▶ [TASK TO COMPLETE]: Copy every line of the items below, changing nothing.

------ PROVIDED ENTRIES ------

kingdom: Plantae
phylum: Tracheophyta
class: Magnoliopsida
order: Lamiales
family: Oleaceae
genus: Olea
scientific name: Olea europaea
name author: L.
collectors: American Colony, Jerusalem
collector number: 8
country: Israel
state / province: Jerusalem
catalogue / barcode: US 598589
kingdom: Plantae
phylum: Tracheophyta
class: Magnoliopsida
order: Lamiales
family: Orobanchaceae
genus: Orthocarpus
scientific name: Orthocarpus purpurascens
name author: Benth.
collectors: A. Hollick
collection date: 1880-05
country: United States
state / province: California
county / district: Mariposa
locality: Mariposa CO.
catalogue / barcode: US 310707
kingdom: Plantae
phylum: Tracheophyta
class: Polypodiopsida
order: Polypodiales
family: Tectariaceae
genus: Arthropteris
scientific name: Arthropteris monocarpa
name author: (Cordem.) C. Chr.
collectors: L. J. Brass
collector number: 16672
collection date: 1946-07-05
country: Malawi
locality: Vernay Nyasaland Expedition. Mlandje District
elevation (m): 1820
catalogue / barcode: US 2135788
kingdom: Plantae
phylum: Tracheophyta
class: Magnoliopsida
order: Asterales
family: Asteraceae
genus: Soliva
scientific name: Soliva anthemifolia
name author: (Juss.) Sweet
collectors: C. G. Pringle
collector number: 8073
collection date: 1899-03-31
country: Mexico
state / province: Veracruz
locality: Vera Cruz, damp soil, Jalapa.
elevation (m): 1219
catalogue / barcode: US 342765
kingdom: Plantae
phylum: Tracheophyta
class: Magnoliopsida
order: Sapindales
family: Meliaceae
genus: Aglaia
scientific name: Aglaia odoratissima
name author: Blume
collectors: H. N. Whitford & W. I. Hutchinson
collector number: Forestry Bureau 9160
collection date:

------

▶ [SOLUTION TO THIS TASK]:
kingdom: Plantae
phylum: Tracheophyta
class: Magnoliopsida
order: Lamiales
family: Oleaceae
genus: Olea
scientific name: Olea europaea
name author: L.
collectors: American Colony, Jerusalem
collector number: 8
country: Israel
state / province: Jerusalem
catalogue / barcode: US 598589
kingdom: Plantae
phylum: Tracheophyta
class: Magnoliopsida
order: Lamiales
family: Orobanchaceae
genus: Orthocarpus
scientific name: Orthocarpus purpurascens
name author: Benth.
collectors: A. Hollick
collection date: 1880-05
country: United States
state / province: California
county / district: Mariposa
locality: Mariposa CO.
catalogue / barcode: US 310707
kingdom: Plantae
phylum: Tracheophyta
class: Polypodiopsida
order: Polypodiales
family: Tectariaceae
genus: Arthropteris
scientific name: Arthropteris monocarpa
name author: (Cordem.) C. Chr.
collectors: L. J. Brass
collector number: 16672
collection date: 1946-07-05
country: Malawi
locality: Vernay Nyasaland Expedition. Mlandje District
elevation (m): 1820
catalogue / barcode: US 2135788
kingdom: Plantae
phylum: Tracheophyta
class: Magnoliopsida
order: Asterales
family: Asteraceae
genus: Soliva
scientific name: Soliva anthemifolia
name author: (Juss.) Sweet
collectors: C. G. Pringle
collector number: 8073
collection date: 1899-03-31
country: Mexico
state / province: Veracruz
locality: Vera Cruz, damp soil, Jalapa.
elevation (m): 1219
catalogue / barcode: US 342765
kingdom: Plantae
phylum: Tracheophyta
class: Magnoliopsida
order: Sapindales
family: Meliaceae
genus: Aglaia
scientific name: Aglaia odoratissima
name author: Blume
collectors: H. N. Whitford & W. I. Hutchinson
collector number: Forestry Bureau 9160
collection date:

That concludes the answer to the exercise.